Wars and political conflicts in many countries of the world have greatly affected many vital institutions, including the educational institution, which today suffers from various problems and crises, including direct targeting by the warring parties. Attracting and recruiting children has raised concerns and fears of many parties and international organizations that fear the continuation and exacerbation of these problems.
The socio-ecological model conceptualizes health broadly and focuses on multiple factors that may affect health, especially in uninhabitable environments.
Hundreds of people have been forced into dozens of camps and slums in the Middle East for millions of refugees and internally displaced people fleeing violent conflict. These camps are often built in temporary conditions, with limited resources and strict financial and time controls.
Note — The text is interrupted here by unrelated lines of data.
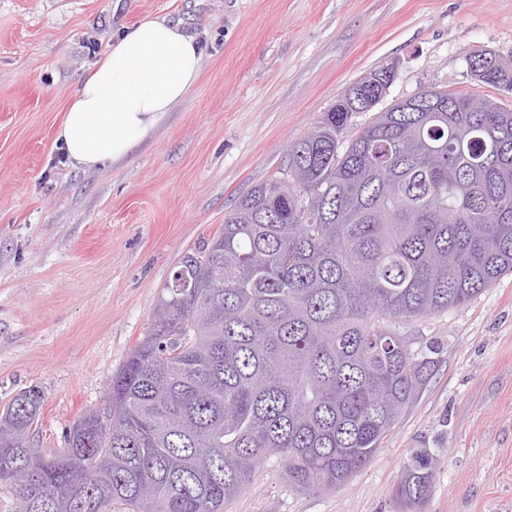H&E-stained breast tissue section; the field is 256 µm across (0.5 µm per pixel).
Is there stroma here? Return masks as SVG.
<instances>
[{
    "label": "stroma",
    "instance_id": "obj_1",
    "mask_svg": "<svg viewBox=\"0 0 512 512\" xmlns=\"http://www.w3.org/2000/svg\"><path fill=\"white\" fill-rule=\"evenodd\" d=\"M166 15L203 46L196 85L126 159L84 170L54 134L113 34ZM512 56V0H0V407L35 386L45 454L103 409L181 259L288 146L373 70L376 112L424 89L472 91L466 57ZM435 370L369 464L323 494L278 459L224 512H394L410 449L437 464L424 512H512V273L469 303L400 323Z\"/></svg>",
    "mask_w": 512,
    "mask_h": 512
}]
</instances>
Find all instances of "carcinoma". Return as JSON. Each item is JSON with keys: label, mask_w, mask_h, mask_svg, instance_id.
Returning a JSON list of instances; mask_svg holds the SVG:
<instances>
[{"label": "carcinoma", "mask_w": 512, "mask_h": 512, "mask_svg": "<svg viewBox=\"0 0 512 512\" xmlns=\"http://www.w3.org/2000/svg\"><path fill=\"white\" fill-rule=\"evenodd\" d=\"M482 55L481 83L512 90V59ZM375 75L290 144L288 179L251 187L183 257L172 280L189 287L164 288L107 407L63 448L31 445L39 388L0 410V487L10 464L29 474L16 512H224L268 458L310 494L372 460L435 368L384 321L465 304L512 272V110L444 91L446 111L389 109L346 144ZM435 468L410 450L396 512H422Z\"/></svg>", "instance_id": "1"}]
</instances>
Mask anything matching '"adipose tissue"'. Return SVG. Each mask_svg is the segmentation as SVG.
I'll return each instance as SVG.
<instances>
[{
    "mask_svg": "<svg viewBox=\"0 0 512 512\" xmlns=\"http://www.w3.org/2000/svg\"><path fill=\"white\" fill-rule=\"evenodd\" d=\"M201 56L196 36L165 16L115 34L56 130L68 163L103 168L130 155L194 87Z\"/></svg>",
    "mask_w": 512,
    "mask_h": 512,
    "instance_id": "1",
    "label": "adipose tissue"
}]
</instances>
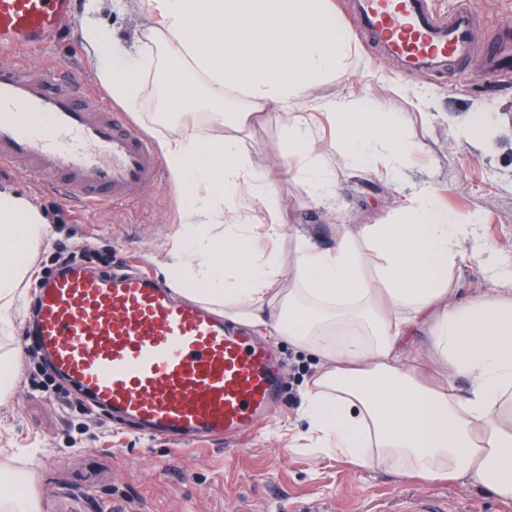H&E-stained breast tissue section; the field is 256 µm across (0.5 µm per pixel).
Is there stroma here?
I'll return each mask as SVG.
<instances>
[{"instance_id": "35a3bbf8", "label": "stroma", "mask_w": 512, "mask_h": 512, "mask_svg": "<svg viewBox=\"0 0 512 512\" xmlns=\"http://www.w3.org/2000/svg\"><path fill=\"white\" fill-rule=\"evenodd\" d=\"M86 5L76 0L66 33L32 59L31 67L64 63L97 90L94 61L79 31ZM97 17L105 32L128 46L148 23L143 8L119 12L110 0H103ZM354 48L370 67L338 72L313 87L310 100L321 105L371 99L379 111L399 117L415 151L396 185L384 176V162L363 174L335 162L337 195L329 208L312 200L299 164L284 157L288 114L266 109L261 121L236 135L243 152L269 173L289 225L306 229L326 247L337 225L380 223L427 185L456 218L481 214V232L494 252L512 259V83L488 89L470 74L438 79L400 72L372 58L362 43ZM158 89L157 74L147 75L140 99L127 112L130 121L168 135L186 128L204 139L224 133L208 112H157ZM487 111L493 114L489 135L462 137L470 117ZM0 185L38 208L49 231L20 285L25 302L17 307L14 328L0 335V358L15 373L11 389L0 393V470L27 474L41 512H239L246 501L259 512H376L402 495L437 492L466 502L470 512H512V501L464 480L406 478L312 447L299 409L318 362L263 327L258 335L272 341L284 363L283 399L268 422L241 440L173 445L91 410L73 387L55 378L27 334L39 283L64 258L94 270L128 265L163 277L187 189L167 175L126 207L77 212L17 173L0 170Z\"/></svg>"}]
</instances>
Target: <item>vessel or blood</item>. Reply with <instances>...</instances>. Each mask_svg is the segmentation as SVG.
Here are the masks:
<instances>
[{
	"label": "vessel or blood",
	"instance_id": "obj_1",
	"mask_svg": "<svg viewBox=\"0 0 512 512\" xmlns=\"http://www.w3.org/2000/svg\"><path fill=\"white\" fill-rule=\"evenodd\" d=\"M72 8L73 0H0V164L84 209L123 205L160 178L151 140L67 66L34 77L22 60L61 34ZM349 12L363 41L402 70L512 71V35L476 51L467 7L444 14L431 0H350ZM33 332L90 409L155 437L232 440L281 398L283 370L267 346L142 271H57L38 290ZM391 512L468 509L430 494L403 496Z\"/></svg>",
	"mask_w": 512,
	"mask_h": 512
}]
</instances>
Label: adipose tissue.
<instances>
[{"label":"adipose tissue","mask_w":512,"mask_h":512,"mask_svg":"<svg viewBox=\"0 0 512 512\" xmlns=\"http://www.w3.org/2000/svg\"><path fill=\"white\" fill-rule=\"evenodd\" d=\"M151 23L138 52L93 17L82 31L99 81L134 106L145 74L162 70L160 107L203 105L239 123L271 107L290 112L286 155L301 163L312 197L332 204L328 159L319 153L305 98L336 70L358 64L353 38L330 0H142ZM338 152L361 171L386 159L392 177L414 147L369 99L326 104ZM171 177L188 184L182 232L166 266L184 295L221 305L231 320L267 326L321 363L303 397L307 434L361 466L393 464L409 477L466 479L512 499V261L493 257L481 221H461L423 186L396 217L340 227L321 248L302 231L291 244L294 286L278 290L277 247L285 209L231 135L186 131L157 137ZM265 209L262 229L248 204ZM47 234L43 214L0 187V332L32 253ZM472 254L494 286L482 300L450 304L448 270ZM426 331L446 368L426 372L407 351ZM466 377L460 391L456 377Z\"/></svg>","instance_id":"obj_1"}]
</instances>
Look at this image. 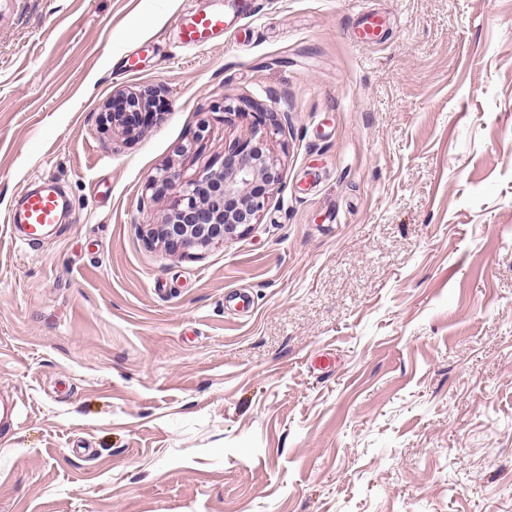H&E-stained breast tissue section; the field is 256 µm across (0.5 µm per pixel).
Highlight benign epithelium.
I'll list each match as a JSON object with an SVG mask.
<instances>
[{"instance_id":"obj_1","label":"benign epithelium","mask_w":512,"mask_h":512,"mask_svg":"<svg viewBox=\"0 0 512 512\" xmlns=\"http://www.w3.org/2000/svg\"><path fill=\"white\" fill-rule=\"evenodd\" d=\"M156 96L153 87L119 92L103 113V121L131 134L141 127L142 110ZM255 122L249 138L225 148L220 168L183 184L168 167L148 181V190L175 192L169 212L143 230L149 246L184 257L194 249L222 245L251 232L281 180V162L268 148V140L281 130V120L272 112H258Z\"/></svg>"}]
</instances>
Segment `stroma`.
<instances>
[{
    "mask_svg": "<svg viewBox=\"0 0 512 512\" xmlns=\"http://www.w3.org/2000/svg\"><path fill=\"white\" fill-rule=\"evenodd\" d=\"M209 2L0 0V512H512V0H240L182 46ZM243 99L286 118L259 223L148 246ZM228 16L220 3L182 15L178 23L180 43L201 47L217 41L224 35ZM157 96L153 87L140 89L138 92H118L112 99V105L103 113L105 124L110 123L112 129H120L122 133L131 134L141 127L143 112ZM68 208L67 200L57 188L54 178L40 179L35 190L21 194L16 206L8 214V224H23L26 233L20 239L24 247L39 245L44 230L50 224H58Z\"/></svg>",
    "mask_w": 512,
    "mask_h": 512,
    "instance_id": "35a3bbf8",
    "label": "stroma"
}]
</instances>
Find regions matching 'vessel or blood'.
<instances>
[{"mask_svg":"<svg viewBox=\"0 0 512 512\" xmlns=\"http://www.w3.org/2000/svg\"><path fill=\"white\" fill-rule=\"evenodd\" d=\"M227 15L221 4L182 15L179 40L188 46H206L223 36ZM68 207L67 200L57 188L55 179H40L36 189L21 194L16 206L8 214L11 224H22L26 233L21 238L22 246L37 247L47 226L59 223Z\"/></svg>","mask_w":512,"mask_h":512,"instance_id":"vessel-or-blood-1","label":"vessel or blood"}]
</instances>
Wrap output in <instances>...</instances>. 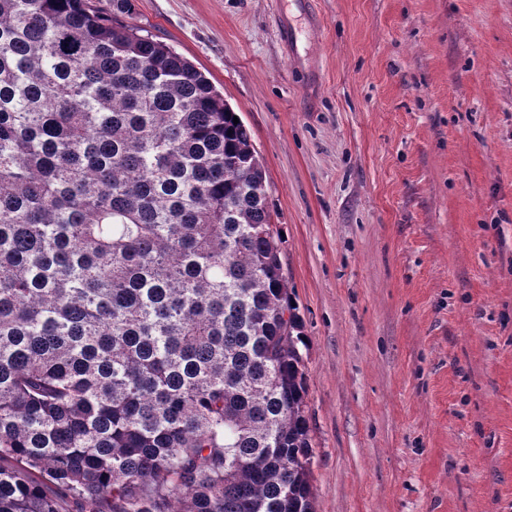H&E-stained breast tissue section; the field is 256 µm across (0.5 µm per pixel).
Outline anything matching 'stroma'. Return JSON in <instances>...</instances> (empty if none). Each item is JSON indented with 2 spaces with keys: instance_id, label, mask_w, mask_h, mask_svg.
I'll return each mask as SVG.
<instances>
[{
  "instance_id": "1",
  "label": "stroma",
  "mask_w": 512,
  "mask_h": 512,
  "mask_svg": "<svg viewBox=\"0 0 512 512\" xmlns=\"http://www.w3.org/2000/svg\"><path fill=\"white\" fill-rule=\"evenodd\" d=\"M134 0L250 130L317 512H512V0ZM305 34L297 55L278 27Z\"/></svg>"
}]
</instances>
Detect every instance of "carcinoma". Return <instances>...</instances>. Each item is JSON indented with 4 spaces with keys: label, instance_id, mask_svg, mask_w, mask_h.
I'll list each match as a JSON object with an SVG mask.
<instances>
[{
    "label": "carcinoma",
    "instance_id": "1",
    "mask_svg": "<svg viewBox=\"0 0 512 512\" xmlns=\"http://www.w3.org/2000/svg\"><path fill=\"white\" fill-rule=\"evenodd\" d=\"M134 0H0V512H317L266 169Z\"/></svg>",
    "mask_w": 512,
    "mask_h": 512
}]
</instances>
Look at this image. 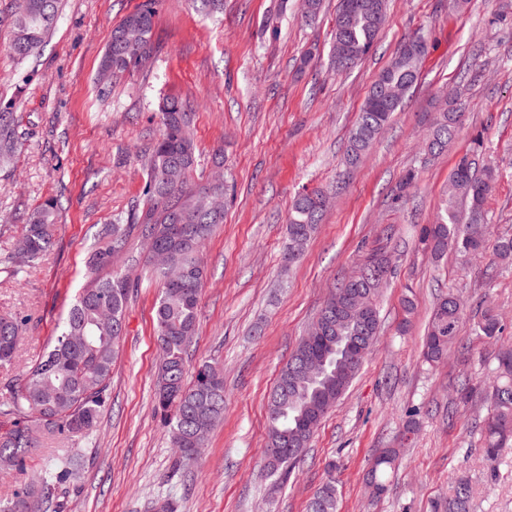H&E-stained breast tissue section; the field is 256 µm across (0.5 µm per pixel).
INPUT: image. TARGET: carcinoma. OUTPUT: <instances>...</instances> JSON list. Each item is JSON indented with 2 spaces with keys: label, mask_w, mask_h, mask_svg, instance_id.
Returning <instances> with one entry per match:
<instances>
[{
  "label": "carcinoma",
  "mask_w": 512,
  "mask_h": 512,
  "mask_svg": "<svg viewBox=\"0 0 512 512\" xmlns=\"http://www.w3.org/2000/svg\"><path fill=\"white\" fill-rule=\"evenodd\" d=\"M157 0H144L140 8L117 24L101 59L100 67L118 76L143 68L141 59L153 52L152 33ZM386 16V0H338L332 39L353 46L357 60L368 55L379 39V27L373 13ZM59 0H19L14 21L11 49L20 59L30 57L54 29ZM427 45L418 48L403 42L391 63L378 75L360 108L346 148L345 161L357 165L377 135L388 125L399 104H378L373 99L378 85L398 90L419 72ZM190 103L176 95H167L160 105V134L143 156L146 180L142 200L125 215L103 224L97 231V247L88 255L89 280L80 289L50 349L27 369L11 387L9 397L0 401V416L11 428L0 433V474L25 471L29 449L35 447L29 426L40 422L48 430L80 439L96 425L104 406L112 366L124 333L125 312L132 289L128 280L112 264L127 256L131 246H139L160 283L155 302V332L160 361L155 389L158 412L168 428L171 445L182 461L194 459L193 438L208 434L224 414V376L209 361L198 364L194 379L186 383L187 336H195L199 319L201 291L206 266L198 254L224 223V215L214 210V201L225 195L222 183L195 185L191 173L199 164V153L190 126ZM461 112L456 107L438 113L430 126L425 149L439 155L454 139ZM18 143L15 116L0 112V166L12 164ZM496 170L479 165L473 155H465L455 165L448 180L442 206L434 223L422 229L421 242L436 258L453 249L463 257L479 256L485 250L488 225L484 224L483 205L496 181ZM316 193L306 192L294 198L288 224L284 259L293 263L315 233L322 208ZM58 202L51 198L38 206L24 225V248L0 258V263L15 274L35 267L53 244ZM163 255L160 268L154 257ZM494 259L512 260V237L499 238ZM390 258L382 252L371 254L353 273L357 287L375 301L374 332L364 346L359 362L371 354L380 328L378 300L388 273ZM111 309L112 317H100L101 307ZM463 299L453 293L436 298L422 353L429 363H439L455 345L465 315ZM25 322L17 317L0 316V364L11 363L16 356ZM478 335L498 342L502 325L488 307L475 321ZM359 335L356 319L349 312L331 323L328 331L315 338H304L279 371L267 401V447L276 448L280 436L301 427L304 419L313 422L295 450L283 446L275 461L265 460L266 476L285 483L295 464L326 413L350 387L356 374L347 373L339 364L336 343ZM310 351L320 358L322 371L305 378L293 369L300 355ZM460 400L468 403L488 400L487 412L480 419L483 436L482 459L494 463L500 452L512 442V343L500 347L496 366L487 381L479 386L464 384L458 390ZM397 449L385 448L372 461L369 479L380 490L387 488L385 475L394 468ZM80 467V457L72 449L57 455L37 477L25 483L10 500H0V512H62L64 495ZM473 490L459 479L448 495L444 512H469ZM307 512H336V485L329 479L312 495Z\"/></svg>",
  "instance_id": "cac0c4a2"
}]
</instances>
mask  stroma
<instances>
[{"mask_svg": "<svg viewBox=\"0 0 512 512\" xmlns=\"http://www.w3.org/2000/svg\"><path fill=\"white\" fill-rule=\"evenodd\" d=\"M141 2L62 0L55 29L22 61L11 50L18 0H0V112L14 113L20 143L0 169V255L15 250L39 204H62L42 261L21 278L0 269V315L27 319L14 363L0 366V400L55 336L85 282L98 226L140 200L141 155L159 135L163 97L177 94L195 112L202 158L192 181L210 180L218 149L229 181L224 222L203 250L207 278L189 355L190 364L207 359L223 370L224 417L201 454L179 462L154 403L160 286L136 267L139 286L96 427L76 441L39 433L25 473L0 477V500L70 447L82 467L65 512H153L158 499L173 500L177 512H306L332 462L338 512H434L461 476L473 488L471 512H512V448L485 464L475 421L486 406L456 400L462 384L487 378L497 350L473 330L478 305L495 307L501 341L512 342V264L453 252L436 262L419 244L455 163L474 150L499 172L484 206L489 238L512 235V0H467L460 10L448 0H388L376 48L349 71L328 67L338 0H323L312 22L299 0H224L216 15L193 0H158L150 66L99 80L113 27ZM415 36L428 46L416 86L358 167L346 169L348 135L373 82ZM451 99L463 123L446 152L426 159L427 129ZM410 171L412 186L401 188ZM305 190L324 192L329 205L287 270L289 207ZM377 249L390 255L391 272L375 347L288 481L274 487L262 474L267 395L332 285ZM448 291L467 305L463 344L432 366L421 341ZM407 296L416 310L403 333ZM413 409L419 431L403 446ZM384 448L399 458L375 498L366 476Z\"/></svg>", "mask_w": 512, "mask_h": 512, "instance_id": "stroma-1", "label": "stroma"}]
</instances>
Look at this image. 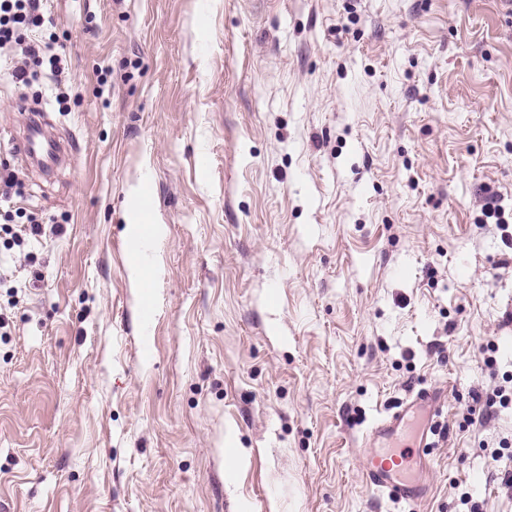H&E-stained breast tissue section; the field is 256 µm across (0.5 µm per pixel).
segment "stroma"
Instances as JSON below:
<instances>
[{
  "mask_svg": "<svg viewBox=\"0 0 512 512\" xmlns=\"http://www.w3.org/2000/svg\"><path fill=\"white\" fill-rule=\"evenodd\" d=\"M55 80L0 72V512H512L506 0H43ZM165 227L130 279L133 192ZM498 216H486L487 201ZM151 318H143V306ZM494 344V366L483 349ZM446 393L424 479L364 476L393 403ZM16 146L21 154L38 158L45 168L52 167L58 159L57 143L45 134L42 125L38 122L30 124L28 121L27 132Z\"/></svg>",
  "mask_w": 512,
  "mask_h": 512,
  "instance_id": "1",
  "label": "stroma"
}]
</instances>
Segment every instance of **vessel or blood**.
Returning a JSON list of instances; mask_svg holds the SVG:
<instances>
[{
    "label": "vessel or blood",
    "instance_id": "1",
    "mask_svg": "<svg viewBox=\"0 0 512 512\" xmlns=\"http://www.w3.org/2000/svg\"><path fill=\"white\" fill-rule=\"evenodd\" d=\"M21 154L38 158L43 167H52L59 147L41 124L32 123L17 143ZM443 395L421 390L410 395L370 429L376 448L368 457L365 479L374 490L387 493L393 502L415 503L427 494L419 460L432 448L438 433Z\"/></svg>",
    "mask_w": 512,
    "mask_h": 512
}]
</instances>
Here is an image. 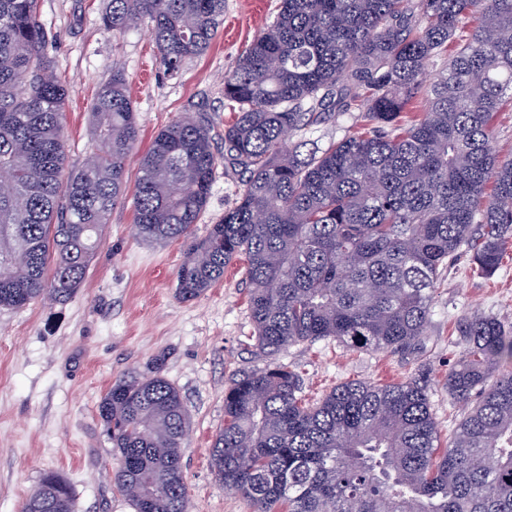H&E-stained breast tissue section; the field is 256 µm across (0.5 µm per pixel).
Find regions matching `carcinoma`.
I'll use <instances>...</instances> for the list:
<instances>
[{"instance_id":"carcinoma-1","label":"carcinoma","mask_w":512,"mask_h":512,"mask_svg":"<svg viewBox=\"0 0 512 512\" xmlns=\"http://www.w3.org/2000/svg\"><path fill=\"white\" fill-rule=\"evenodd\" d=\"M224 0H110L103 26L146 25L170 73L203 53ZM476 26L430 77L464 20ZM40 0H0V308L82 285L139 127L116 70L91 107L93 151L66 168L68 89L51 75ZM512 100V0H280L273 21L224 80L238 106L224 129L235 204L190 244L177 294L191 301L246 255L257 349L332 339L406 351L430 321L441 272L462 252L484 276L512 241V159L492 151L493 118ZM427 108L400 123L415 101ZM356 108L363 131L325 145L323 117ZM301 141L287 144L285 134ZM217 165L209 127L185 116L140 160L135 223L146 241L187 240ZM448 395L463 418L441 444L417 379L353 380L318 402L285 364L224 391L210 449L224 489L253 512H512V325L461 318ZM119 458L113 486L135 512H186L182 448L190 415L155 363L115 381L98 407ZM69 484L46 475L22 512H70Z\"/></svg>"}]
</instances>
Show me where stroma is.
<instances>
[{"mask_svg": "<svg viewBox=\"0 0 512 512\" xmlns=\"http://www.w3.org/2000/svg\"><path fill=\"white\" fill-rule=\"evenodd\" d=\"M109 0H42L45 48L70 97L63 114L67 163H81L91 148L90 105L113 71L125 75L141 137L126 163V190L113 208L86 279L67 301L45 298L21 309H0V512H22L27 494L49 473L67 480L75 512H134L112 487L118 465L103 431L98 405L130 371L160 365L180 390L190 413L183 449L188 512H251L240 495L215 480L210 446L224 425V392L245 371L268 363L252 338L245 257L199 298L179 299L182 241L149 243L135 228L133 198L139 159L159 131L200 116L221 144L234 109L224 100V79L245 46L276 13L278 0H224V25L209 50L166 73L145 27L105 30ZM237 175L216 168L209 202L195 239L232 206ZM482 312L512 323V249L493 276L478 274L460 255L440 277L431 320L416 349L354 350L332 340L295 344L279 362L300 372L302 395L316 401L352 380L425 384L435 418L452 428L463 410L452 404L446 379L459 357L456 322Z\"/></svg>", "mask_w": 512, "mask_h": 512, "instance_id": "35a3bbf8", "label": "stroma"}]
</instances>
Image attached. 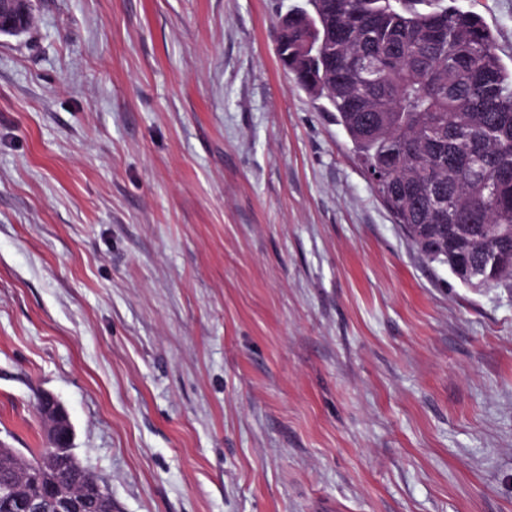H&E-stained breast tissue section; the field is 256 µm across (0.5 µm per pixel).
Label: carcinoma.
Masks as SVG:
<instances>
[{"label": "carcinoma", "mask_w": 512, "mask_h": 512, "mask_svg": "<svg viewBox=\"0 0 512 512\" xmlns=\"http://www.w3.org/2000/svg\"><path fill=\"white\" fill-rule=\"evenodd\" d=\"M278 31L279 58L327 101L371 188L417 250L470 288L512 284V70L478 14L446 0H347L330 16L298 10ZM23 456L0 446V480L34 498L107 499L105 484L59 449Z\"/></svg>", "instance_id": "cac0c4a2"}]
</instances>
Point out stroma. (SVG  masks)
Listing matches in <instances>:
<instances>
[{
	"label": "stroma",
	"instance_id": "35a3bbf8",
	"mask_svg": "<svg viewBox=\"0 0 512 512\" xmlns=\"http://www.w3.org/2000/svg\"><path fill=\"white\" fill-rule=\"evenodd\" d=\"M307 0H34L0 37V443L114 512H512V288L430 262L279 63ZM481 14L512 67V0ZM40 409L48 421L52 435L59 436L61 443L69 448H59V455L52 464L33 467L43 455L45 448L30 450V456L19 454L14 448L0 446V512H16L6 507L1 493V480L14 478L13 491L21 496L47 498L85 497L89 500L104 499L112 502V496L106 497L105 484L101 483L89 470H74L70 463L72 451V425L69 415L57 398L48 392L40 393ZM108 488V487H107Z\"/></svg>",
	"mask_w": 512,
	"mask_h": 512
}]
</instances>
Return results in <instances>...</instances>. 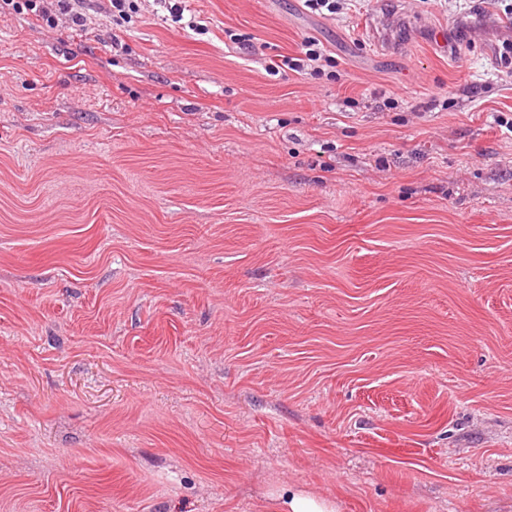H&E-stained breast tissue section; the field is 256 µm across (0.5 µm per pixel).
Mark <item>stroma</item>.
Returning a JSON list of instances; mask_svg holds the SVG:
<instances>
[{
	"instance_id": "35a3bbf8",
	"label": "stroma",
	"mask_w": 512,
	"mask_h": 512,
	"mask_svg": "<svg viewBox=\"0 0 512 512\" xmlns=\"http://www.w3.org/2000/svg\"><path fill=\"white\" fill-rule=\"evenodd\" d=\"M138 6L0 9V512H512L500 0ZM280 63L269 66L271 72H279V68L286 66L289 70L295 71L301 74L320 75V67L323 66L321 62H325L327 66L333 68L334 60L331 56L326 55L324 50L319 47V43L313 38H307L302 43L300 55L295 58H289L282 56ZM267 496L277 512H338V505L333 500L295 485L274 488Z\"/></svg>"
}]
</instances>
These camps may have severe environmental impacts on local natural resources such as water or may create waste management challenges.
As time passes and the camp population increases in the Middle East, many challenges will be. Geographical, climatic, and environmental dynamics will significantly affect the logistical capacity of relief crews and the overall health of camp residents. Syria is the source of many vitriolic examples.
Mental Health in the Refugee Camps or Displacement Areas
All the stresses that migrants experience can increase the risk of developing mental health conditions. For example, unemployment, poor socioeconomic conditions, and a lack of social integration between immigrants and refugees are risk factors for mental health conditions such as depression. At the same time, these stressors can also exacerbate pre-existing social and mental health problems.
And the negative factors that affect the physical and mental health of migrants and refugees:
- Social and economic deprivation.
- Decreased family cohesion.
- Frequent school changes.
Children separated from immigrant parents are at increased risk of depression, anxiety, suicidal ideation, conduct disorder, and substance use problems.